CALDWELL, Idaho — This month, the Idaho Commission on Hispanic Affairs wrapped up its youth leadership summits. It's a chance for hundreds of students to build skills and learn more about colleges and scholarship opportunities.
This year's Idaho Hispanic Youth Leadership Summits attracted more than 1,800 students. The events in Twin Falls, Boise, and Pocatello focus on and college prep and fields of science, technology, engineering, and math (STEM). Public and private universities also awarded scholarships.

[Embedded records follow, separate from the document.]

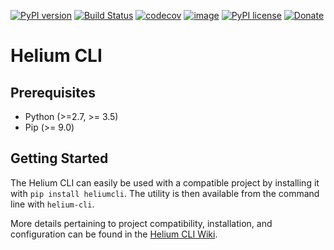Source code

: [![PyPI version](https://badge.fury.io/py/heliumcli.svg)](https://badge.fury.io/py/heliumcli)
[![Build Status](https://travis-ci.org/HeliumEdu/heliumcli.svg?branch=master)](https://travis-ci.org/HeliumEdu/heliumcli)
[![codecov](https://codecov.io/gh/HeliumEdu/heliumcli/branch/master/graph/badge.svg)](https://codecov.io/gh/HeliumEdu/heliumcli)
[![image](https://img.shields.io/pypi/pyversions/heliumcli.svg)](https://pypi.org/project/heliumcli/)
[![PyPI license](https://img.shields.io/pypi/l/heliumcli.svg)](https://pypi.org/project/heliumcli/)
[![Donate](https://img.shields.io/badge/Donate-PayPal-green.svg)](https://www.paypal.me/alexdlaird)

# Helium CLI

## Prerequisites

- Python (>=2.7, >= 3.5)
- Pip (>= 9.0)

## Getting Started

The Helium CLI can easily be used with a compatible project by installing it with `pip install heliumcli`. The utility
is then available from the command line with `helium-cli`.

More details pertaining to project compatibility, installation, and configuration can be found in the [Helium CLI Wiki](https://github.com/HeliumEdu/heliumcli/wiki).
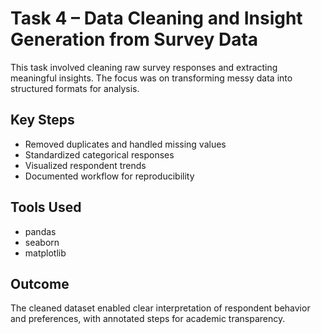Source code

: # Task 4 – Data Cleaning and Insight Generation from Survey Data

This task involved cleaning raw survey responses and extracting meaningful insights. The focus was on transforming messy data into structured formats for analysis.

## Key Steps
- Removed duplicates and handled missing values
- Standardized categorical responses
- Visualized respondent trends
- Documented workflow for reproducibility

## Tools Used
- pandas
- seaborn
- matplotlib

## Outcome
The cleaned dataset enabled clear interpretation of respondent behavior and preferences, with annotated steps for academic transparency.
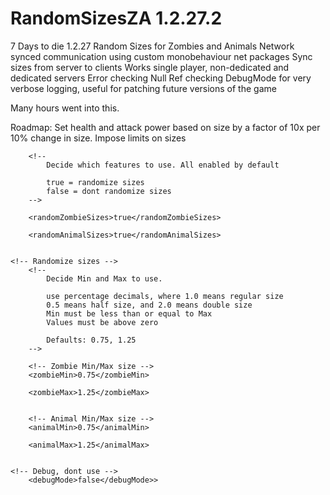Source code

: # RandomSizesZA 1.2.27.2
 7 Days to die 1.2.27
 Random Sizes for Zombies and Animals
 Network synced communication using custom monobehaviour net packages
 Sync sizes from server to clients
 Works single player, non-dedicated and dedicated servers
 Error checking
 Null Ref checking
 DebugMode for very verbose logging, useful for patching future versions of the game

 Many hours went into this.

Roadmap:
 Set health and attack power based on size by a factor of 10x per 10% change in size.
 Impose limits on sizes
 
<!-- FEATURES -->
		<!-- 
			Decide which features to use. All enabled by default

			true = randomize sizes
			false = dont randomize sizes
		-->

		<randomZombieSizes>true</randomZombieSizes>

		<randomAnimalSizes>true</randomAnimalSizes>
		

	<!-- Randomize sizes -->
		<!-- 
			Decide Min and Max to use.

			use percentage decimals, where 1.0 means regular size
			0.5 means half size, and 2.0 means double size
			Min must be less than or equal to Max
			Values must be above zero
			
			Defaults: 0.75, 1.25
		-->

		<!-- Zombie Min/Max size -->
		<zombieMin>0.75</zombieMin>

		<zombieMax>1.25</zombieMax>


		<!-- Animal Min/Max size -->
		<animalMin>0.75</animalMin>

		<animalMax>1.25</animalMax>


	<!-- Debug, dont use -->
		<debugMode>false</debugMode>>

Arnoldo Hernandez is the director of the Inclusion and Intercultural Department of the College of Idaho, he said one of the highlights is presenting scholarships to students.
“If we can yield 5 or 10 percent of the total, that would be amazing. That means we are making a difference with those 10 to 5 percent with the students,” Hernandez said.
Hernandez is also the founder of the Inclusion and Intercultural Department. The college awarded more than $7 million in scholarships pledges to students at the summits.
“That scholarship program hand in hand with faculty and staff. We created a really good retention program here on this campus. We are graduating Latino students at the same rate as everybody else on this campus, which really bumps this country's rate,” Hernandez said.
¡Orale! @collegeofidaho just awarded $1.4 million in scholarships to students at #HYLS21 in Pocatello.— 🌟J.J. Saldaña🌟 (@jjsaldana) October 19, 2021
They have awarded $7.4 million at our 3 summits. #IdahoHispanicYouthLeadershipSummit pic.twitter.com/sRB8fFd6F5
Hernandez said the scholarship represents a minimum of $15,000 a year for four years.
“It’s really difficult for our underrepresented students to grasp the concept of access. There are all types of barriers that can get away from accessing, one of them is scholarship and funding,” he said.
Hernandez says there’s no hard feeling if a student goes elsewhere and hopes the summit and the scholarship opportunities would inspire students to pursue high education.
“We are just one institution, there are so many here to offer you opportunities,” Hernandez said.
For incoming freshmen, the cost to attend the College of Idaho is estimated to be $46,000 a year.
HERNANDEZ SETS HIS EYES ON HISPANIC SERVING INSTITUTION STATUS
In May, The College of Southern Idaho announced it achieved federal recognition for Hispanic Serving Institution (HSI) status. The college became the first college in the state of Idaho to reach the milestone.
HSI recognizes education institutions when 25% of students in enrollment identify as Hispanic.
Hernandez said he would like to see the College of Idaho achieve the status as well.
"I have a feeling that it’s a reachable goal. I’m setting a goal within the next 5 to 7 years. I think we can make that 10 percent difference,” he said.
Hernandez said about 15 percent of students identify as Latinos, and HSI status would open more scholarship opportunities.
“Grants, the College of Assistance Migrant Program, would be at our reached,” he said.